__Exercise requirements__
Continue the article about the Fresno State nursing mobile health unit, starting after its last paragraph.

───── Provided passage

Teresa Marquez uses a red walker to make her travels on foot bearable.
But in the rural town of Sanger, not all of her destinations can be reached easily on foot. Even when public transit is an option, the long hours standing, sitting and walking drain her.
“I struggle a lot trying to go to the doctors, “ Marquez said. “Many times, my family is unable to take me, and I have to walk all the way to the doctors. It’s too difficult so, I just won’t go.”
Marquez, like many others in her situation, have an ongoing battle with transportation in order to go to the doctor and stay healthy. The Fresno State School of Nursing Community Health Mobile Unit is combating the void and bringing a clinic to rural communities in Fresno County.
“For a lot of them, their doctors may be in town and there is no really good public transportation from the rural areas in,” explained Dr. Kathi Rindahl, an assistant professor and the School of Nursing’s baccalaureate coordinator. “In some communities, there is no bus that goes all the way out, and if it does, it’s only one time a day.”
Other difficulties those who live in rural communities may face when trying to reach a doctor is the lack of time from working long and odd hours.
“A lot of them can’t get into their doctors because they are working a lot,” Rindahl added. “So sometimes, they know they ran out of their medication, but they can’t get to the physician because they don’t have time. If they take time off work, then they don’t get paid, so there’s a lot of issues.”
The mobile health unit initiative began after the Fresno County of Education Migrant Education Program folded due to budget cuts.
“So the health unit was just sitting in a parking lot and I did not like it,” Rindahl said. “So I wrote a grant so I could get it back out and I could at least get [Bachelors of Science in Nursing Program] students out.”
After getting permission to borrow the unit, Dr. Cyndi Guerra, assistant professor in the School of Nursing, wrote another grant to get master’s nurse practitioner students on board, combining two nursing programs to serve the community.
The free mobile health unit is scheduled to reach rural communities 10 times a semester. This Tuesday, the nursing students were in Sanger doing physicals, checking blood pressure, running urine tests, pregnancy tests, cholesterol testing, screening for diabetes, writing referrals and imparting health education. They are able to see everyone from babies to geriatrics.
“We have to educate them. If they have high blood pressure or diabetes, there is a huge lack of understanding what exactly that means,” Rindahl said. “They don’t completely understand that even though they might feel OK, their blood pressure could be way off the charts. The same goes for diabetes as well, a lot of them don’t understand that the types of food they eat directly affect the sugar levels in their body.”
Socorro Garza, a patient, fell into this category. She had not taken her diabetes medication because she was sick the week before. Rindahl and Guerra along with students explained to her she had to take her medication every day even if she was not feeling well.
“I am grateful they are coming,” Garza said. “If it wasn’t for them, many of us wouldn’t have access to a doctor.”

──────────
───── Record set

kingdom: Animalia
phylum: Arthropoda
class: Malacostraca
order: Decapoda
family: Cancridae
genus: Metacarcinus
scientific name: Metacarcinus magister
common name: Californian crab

──────────
───── Record set

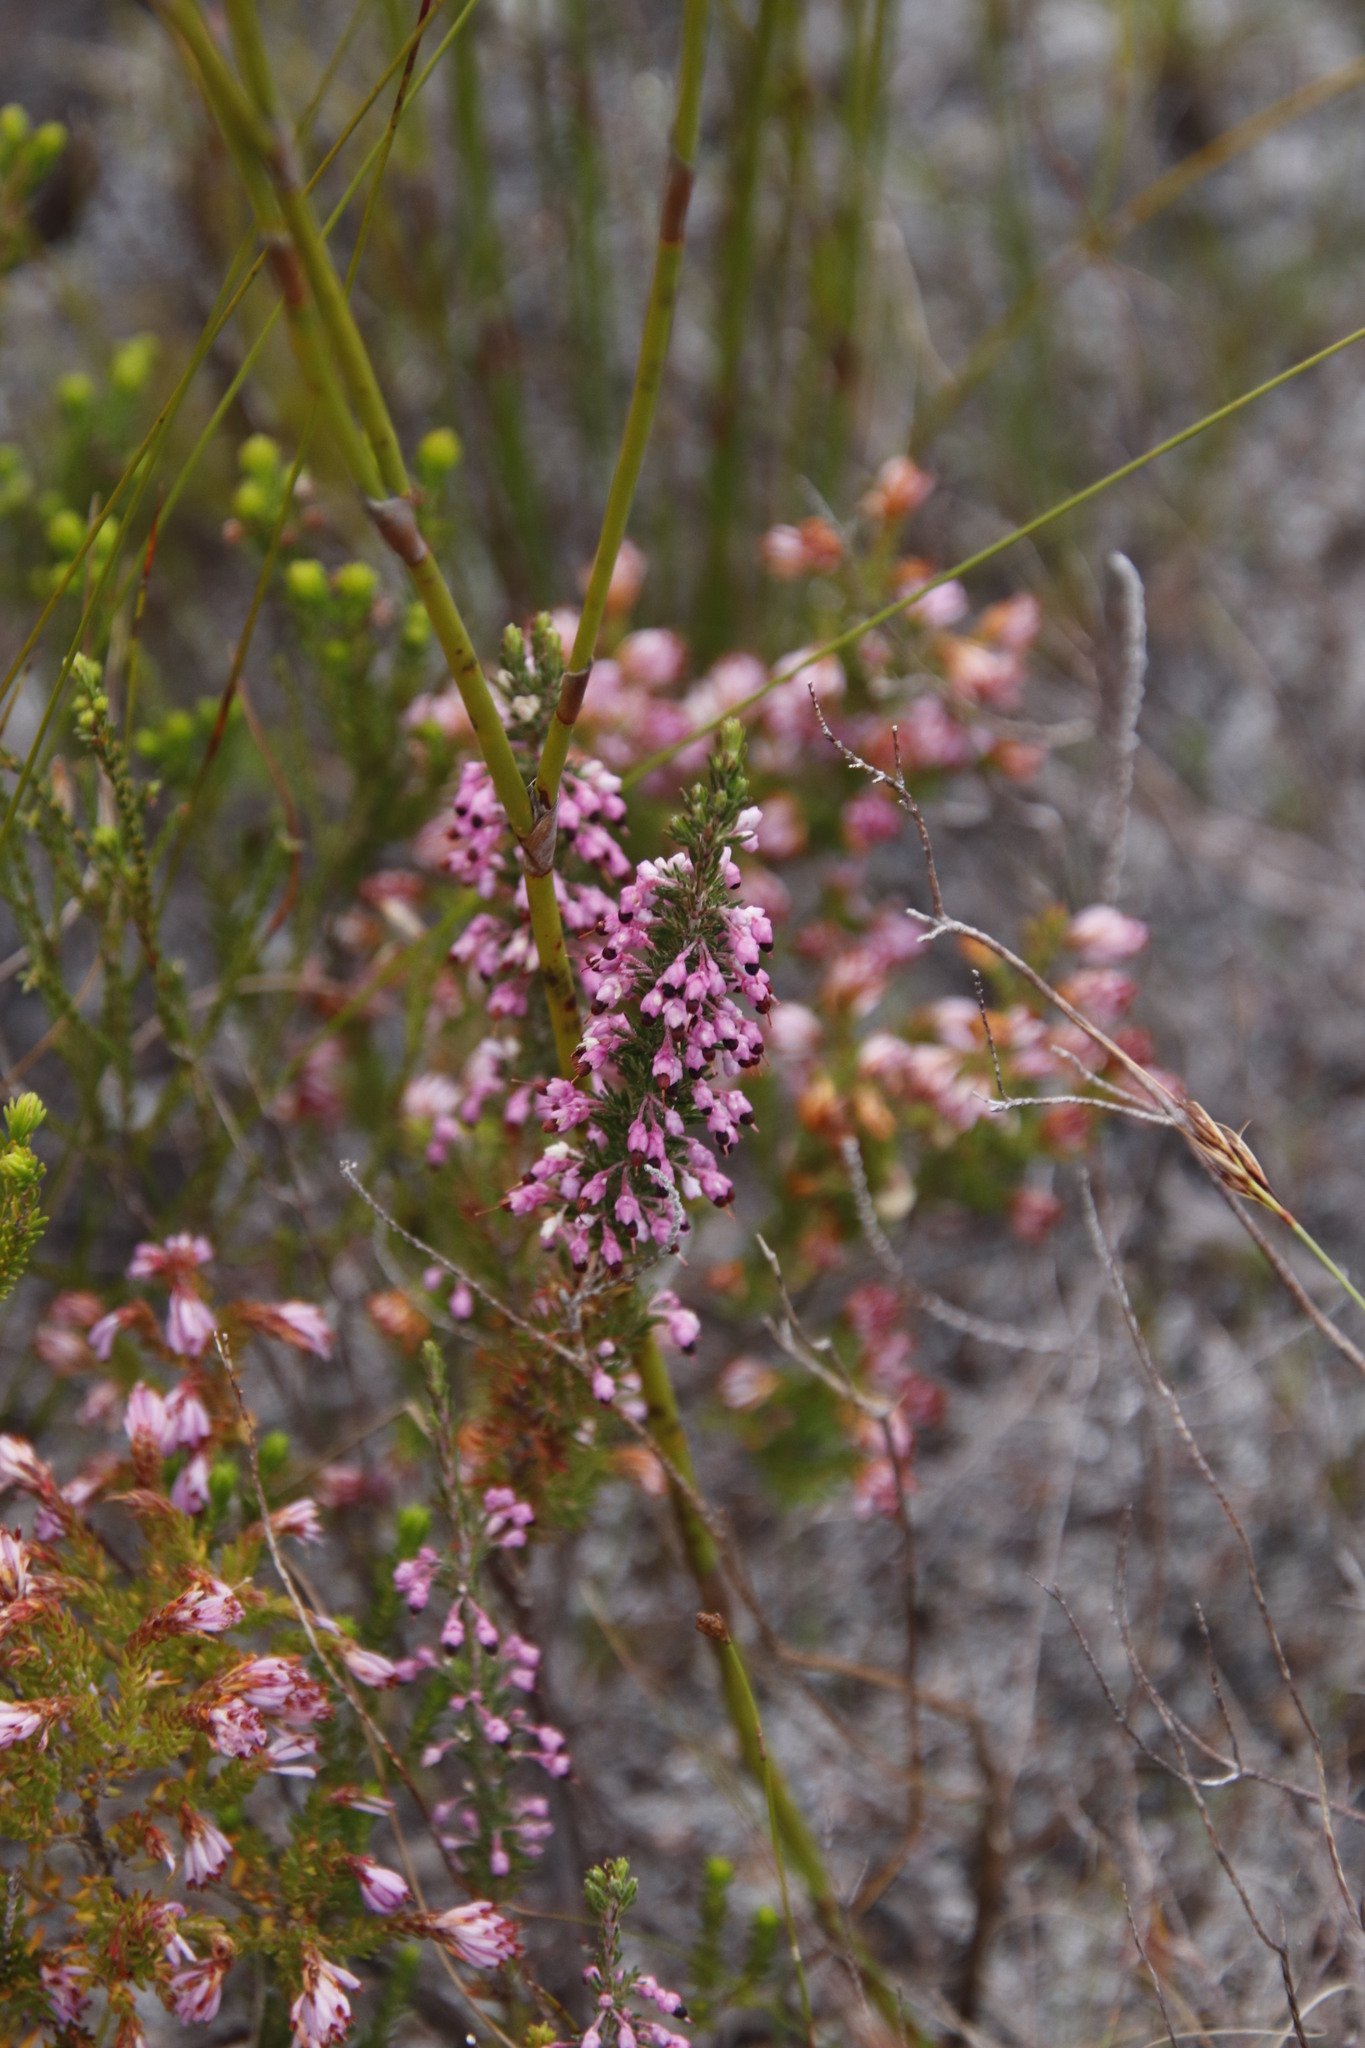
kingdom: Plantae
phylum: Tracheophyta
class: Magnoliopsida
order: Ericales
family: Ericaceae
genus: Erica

──────────

__Task response__
Yolanda Jimenez, who was another patient among the 16 seen, was struggling to get medical attention. Jimenez only has access to emergency insurance which doesn’t cover the whole cost of a doctor’s visit.
“I wasn’t feeling well and I wanted to go to the doctor but because of the cost I was unsure of going,” Jimenez said. “When I heard on the news that there was going to be a free clinic, I decided to wait.”
Jimenez was worried about her health, but now has peace of mind knowing she had a checkup and received a referral from the nurses.
The experience of working with the rural health patients, the diversity, the culture and the atmosphere is new to the students who are accustomed to working in a hospital or office setting, said Guerra. This opportunity gives them a new perspective.
“I want them to see a different part of nursing outside the hospital,” said Rindahl. “In the nursing program there is good patient and hospital care but the community is actually our biggest patient.”
When students work in this setting they start understanding the health necessities that the person in the community is suffering with, said Rindahl. Then when the students go to the hospitals, they are better able to understand the resources the patient has when they go home.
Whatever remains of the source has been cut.